Analyzing the current literature, there is no consensus about the best management of the retrocaval segment [21]. In a recent paper focused on laparoscopic retroperitoneal approach, the authors reported that the retrocaval segment of the ureter was preserved when it had a grossly normal appearance without obvious stenosis under laparoscopic magnification, whereas an obvious stenotic retrocaval segment of the ureter was excised [17]. However, in their series, the strategy used for management of the retrocaval segment of the ureter did not show any impact on the postoperative outcome [17]. In our series, only one stenotic complication was reported in laparoscopic group. Analyzing the variables of the failed laparoscopic case (Table 4), we noticed two factors that may be related to the anastomotic stricture. The first one was that the retrocaval segment of the ureter was not excised neither bypassed, but it was left in situ and incorporated into the primary repair. The second factor was that the JJ stent was removed after only 17 days from the primary surgery, due to the presence of stent-related irritative symptoms. Probably, the premature removal of the ureteral stenting in association with the incorporation of the retrocaval segment into the repair could justify the stricture at the level of the primary anastomosis. Pathology processing of the excised portion of the ureter at the time of redo-surgery revealed signs of chronic inflammation and fibrosis that were similar to the pathology’s findings of the other cases underwent primary excision of the retrocaval segment. Our experience would suggest that the retrocaval segment should not be incorporated into the primary ureteroureterostomy repair. Whether the retrocaval segment is simply bypassed and left in place or excised remains a matter of surgeon’s preference and surgical circumstances. In addition, we also recommend the ureteral stenting for at least 3–4 weeks postoperatively to prevent anastomotic stricture.

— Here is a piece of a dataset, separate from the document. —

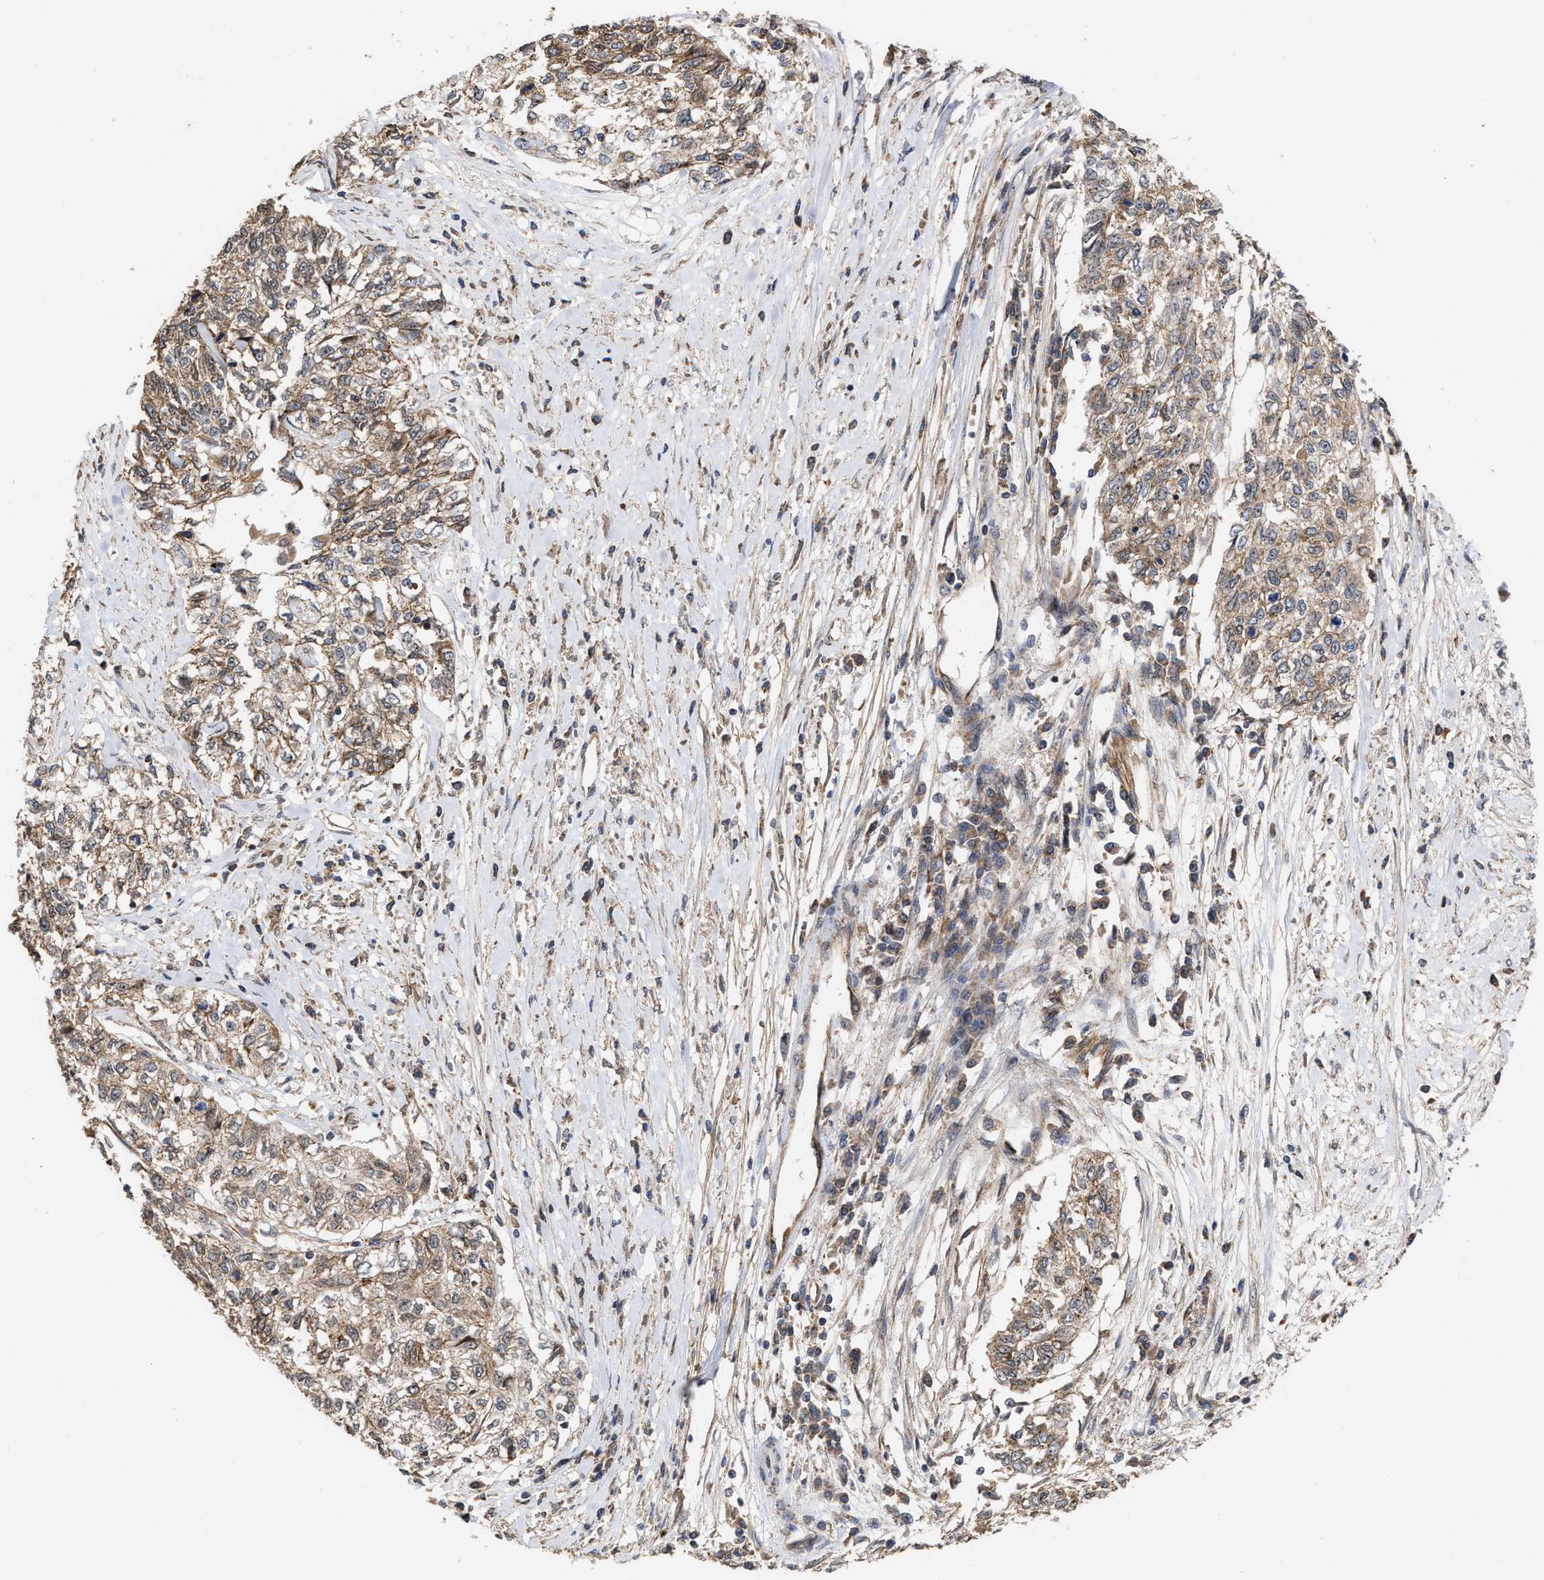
{"staining": {"intensity": "weak", "quantity": ">75%", "location": "cytoplasmic/membranous"}, "tissue": "cervical cancer", "cell_type": "Tumor cells", "image_type": "cancer", "snomed": [{"axis": "morphology", "description": "Squamous cell carcinoma, NOS"}, {"axis": "topography", "description": "Cervix"}], "caption": "A brown stain shows weak cytoplasmic/membranous expression of a protein in human squamous cell carcinoma (cervical) tumor cells.", "gene": "EXOSC2", "patient": {"sex": "female", "age": 57}}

Limitations of this study include its retrospective nature and the small number of included patients that made the groups hardly comparable using statistical analysis; however, this limitation is due to the high rarity of this pathology in the pediatric population. For this reason, we collected the data from several pediatric centers with the efforts to achieve a more objective evidence regarding the treatment of this pathology.

In conclusion, the study outcomes suggest that MIS should be the first choice for retrocaval ureter because of the minimal invasiveness and the better cosmetic outcome compared to open surgery. Furthermore, our results showed that robotic-assisted reconstruction was technically easier, safer, and quicker compared to laparoscopic repair, due to the known advantages of ergonomics ease for the surgeon and higher precision and facility of intra-corporeal suturing, and for these reasons, it should be preferentially adopted, when available.